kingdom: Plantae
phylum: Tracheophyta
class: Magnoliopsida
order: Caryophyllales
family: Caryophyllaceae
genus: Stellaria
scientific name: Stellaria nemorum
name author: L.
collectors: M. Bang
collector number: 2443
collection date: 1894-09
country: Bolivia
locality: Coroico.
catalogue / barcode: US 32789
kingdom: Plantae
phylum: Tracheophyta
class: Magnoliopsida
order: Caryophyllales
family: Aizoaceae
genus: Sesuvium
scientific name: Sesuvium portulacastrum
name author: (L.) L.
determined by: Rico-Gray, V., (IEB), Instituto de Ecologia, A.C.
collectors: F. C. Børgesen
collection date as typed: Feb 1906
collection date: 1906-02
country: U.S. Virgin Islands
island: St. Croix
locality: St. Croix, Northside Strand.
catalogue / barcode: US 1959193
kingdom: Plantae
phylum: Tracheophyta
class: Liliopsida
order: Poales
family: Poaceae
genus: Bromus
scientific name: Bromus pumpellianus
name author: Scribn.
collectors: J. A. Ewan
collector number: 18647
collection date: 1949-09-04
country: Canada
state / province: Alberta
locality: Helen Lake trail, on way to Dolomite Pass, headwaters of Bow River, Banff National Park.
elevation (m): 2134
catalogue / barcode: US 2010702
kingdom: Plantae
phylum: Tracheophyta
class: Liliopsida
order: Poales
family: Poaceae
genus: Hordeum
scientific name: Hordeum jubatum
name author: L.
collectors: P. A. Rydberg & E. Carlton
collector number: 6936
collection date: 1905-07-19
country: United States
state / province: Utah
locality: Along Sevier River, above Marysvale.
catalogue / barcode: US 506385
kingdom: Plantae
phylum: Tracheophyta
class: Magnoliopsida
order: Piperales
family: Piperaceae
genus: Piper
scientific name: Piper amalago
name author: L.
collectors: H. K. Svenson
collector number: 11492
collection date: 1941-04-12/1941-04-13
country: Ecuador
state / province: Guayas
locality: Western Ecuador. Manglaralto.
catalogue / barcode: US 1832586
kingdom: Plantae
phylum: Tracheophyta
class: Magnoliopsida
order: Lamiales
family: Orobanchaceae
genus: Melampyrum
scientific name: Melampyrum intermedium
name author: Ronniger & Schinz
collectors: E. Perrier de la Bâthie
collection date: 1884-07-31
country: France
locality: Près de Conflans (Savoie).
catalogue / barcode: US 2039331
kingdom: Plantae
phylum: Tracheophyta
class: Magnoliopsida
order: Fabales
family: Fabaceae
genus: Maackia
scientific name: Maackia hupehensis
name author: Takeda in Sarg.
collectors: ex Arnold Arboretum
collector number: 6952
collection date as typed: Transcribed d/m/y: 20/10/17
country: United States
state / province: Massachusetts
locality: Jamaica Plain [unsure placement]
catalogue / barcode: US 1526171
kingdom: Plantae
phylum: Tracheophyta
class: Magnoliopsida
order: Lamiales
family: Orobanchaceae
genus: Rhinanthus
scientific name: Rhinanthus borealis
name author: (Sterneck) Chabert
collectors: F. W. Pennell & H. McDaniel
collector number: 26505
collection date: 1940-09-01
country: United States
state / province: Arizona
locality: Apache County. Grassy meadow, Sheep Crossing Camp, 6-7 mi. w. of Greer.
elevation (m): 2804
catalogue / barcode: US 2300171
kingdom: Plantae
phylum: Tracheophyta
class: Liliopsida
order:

###

*WRITTEN TASK*. Render the lines of the listing above as a Markdown table with the columns Row and Line, starting at the line that contains "state / province: Massachusetts" and ending at the last line of the listing. Leave out blank lines.

*RESULT OF THE TASK*.
| Row | Line |
|---|---|
| 1 | state / province: Massachusetts |
| 2 | locality: Jamaica Plain [unsure placement] |
| 3 | catalogue / barcode: US 1526171 |
| 4 | kingdom: Plantae |
| 5 | phylum: Tracheophyta |
| 6 | class: Magnoliopsida |
| 7 | order: Lamiales |
| 8 | family: Orobanchaceae |
| 9 | genus: Rhinanthus |
| 10 | scientific name: Rhinanthus borealis |
| 11 | name author: (Sterneck) Chabert |
| 12 | collectors: F. W. Pennell & H. McDaniel |
| 13 | collector number: 26505 |
| 14 | collection date: 1940-09-01 |
| 15 | country: United States |
| 16 | state / province: Arizona |
| 17 | locality: Apache County. Grassy meadow, Sheep Crossing Camp, 6-7 mi. w. of Greer. |
| 18 | elevation (m): 2804 |
| 19 | catalogue / barcode: US 2300171 |
| 20 | kingdom: Plantae |
| 21 | phylum: Tracheophyta |
| 22 | class: Liliopsida |
| 23 | order: |